The current study has several advantages. Above all, it is a prospective cohort study in a real-world setting with large numbers of participants (up to 390,277) and a long follow-up period (a median of 11.57 years), which provided sufficient statistical power. Besides, we employed almost all sources to identify the incidence of SLE, including primary care, hospital admission, death register, and self-report. In addition, multi-dimensional covariates were fully considered and carefully adjusted to minimize interference from confounding factors. These measures enhanced the validity of our results. Moreover, sensitivity analyses also demonstrated the robustness of our findings.

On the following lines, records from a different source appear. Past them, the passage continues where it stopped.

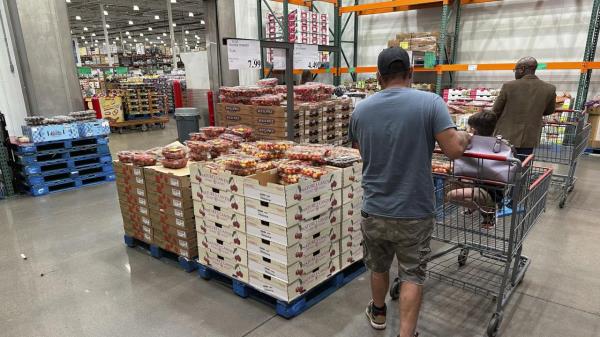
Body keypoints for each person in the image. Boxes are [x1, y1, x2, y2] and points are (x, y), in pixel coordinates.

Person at [348, 47, 471, 337]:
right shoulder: (430, 103)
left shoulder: (361, 109)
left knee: (378, 266)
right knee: (412, 274)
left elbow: (358, 152)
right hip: (414, 209)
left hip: (375, 206)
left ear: (378, 77)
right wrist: (466, 136)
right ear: (411, 73)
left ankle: (378, 312)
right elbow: (454, 149)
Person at [446, 111, 503, 229]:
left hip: (490, 193)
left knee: (451, 195)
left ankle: (490, 211)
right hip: (484, 188)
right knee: (456, 182)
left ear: (473, 130)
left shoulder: (470, 145)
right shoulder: (499, 145)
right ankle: (476, 206)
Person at [493, 57, 556, 159]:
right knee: (522, 166)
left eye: (515, 70)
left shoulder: (509, 86)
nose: (515, 73)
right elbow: (549, 110)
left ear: (522, 69)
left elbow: (496, 111)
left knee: (501, 166)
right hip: (529, 138)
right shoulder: (550, 88)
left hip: (505, 137)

However, there are also several main limitations in this study. Firstly, we roughly classified participants as fish oil users or fish oil non-users according to their conditions at baseline, regardless of the variability of individuals’ behavior during the long-term study, which might cause misclassification of exposure. Also, the lack of other information on fish oil use, such as the dose, components, duration, and frequency, eliminated the possibility of discovering that some specific pattern of fish oil supplementation might be associated with SLE risk. Secondly, SLE cases were defined through the ICD-10 code in medical records or self-reports, which could introduce misclassification of the outcome if the diagnostic criteria were not uniformly applied or if self-reported diagnoses were inaccurate. Thirdly, we could not further evaluate the relation between circulating ω-3 PUFAs levels and SLE risk due to our limited access to the UKB data, which restricted the implications of our findings on fish oil supplementation and SLE risk. Likewise, we did not include the polygenic risk score of SLE in our analysis because we did not have access to the genetic data of UKB, although it’s known that genetic factors play a certain role in the risk of SLE [5, 47]. In this case, our results may be affected by residual confounding. Also, we were unable to rule out the possibility of other confounders in this observational study, even though a wide range of covariates were carefully adjusted for in our analyses. Fourthly, we used time spent outdoors on summer days to assess UV radiation exposure, which may not be very accurate; however, it was used as a measure of sunlight exposure in a prior study based on UKB [48]. Finally, it is unclear whether our findings can be generalized to a younger or other racial population, as the study participants are 40–69 years at baseline and 95.43% of them are White. Although the populations of reproductive age were absent, we provided information on the older populations, who develop late-onset lupus with a poorer overall outcome and have been less studied before [31]. Future studies should evaluate the correlation between the intake of fish oil and SLE risk among younger and other racial populations to yield further conclusions.

Conclusions

In conclusion, our results do not support a beneficial role of fish oil supplementation in SLE risk, though fish oil supplementation was inversely associated with the risk of SLE among females with prolonged exposure to UV radiation. The findings have significant implications for formulating recommendations on effective dietary prevention of SLE, but it should be applied with caution and needs to be confirmed in further studies.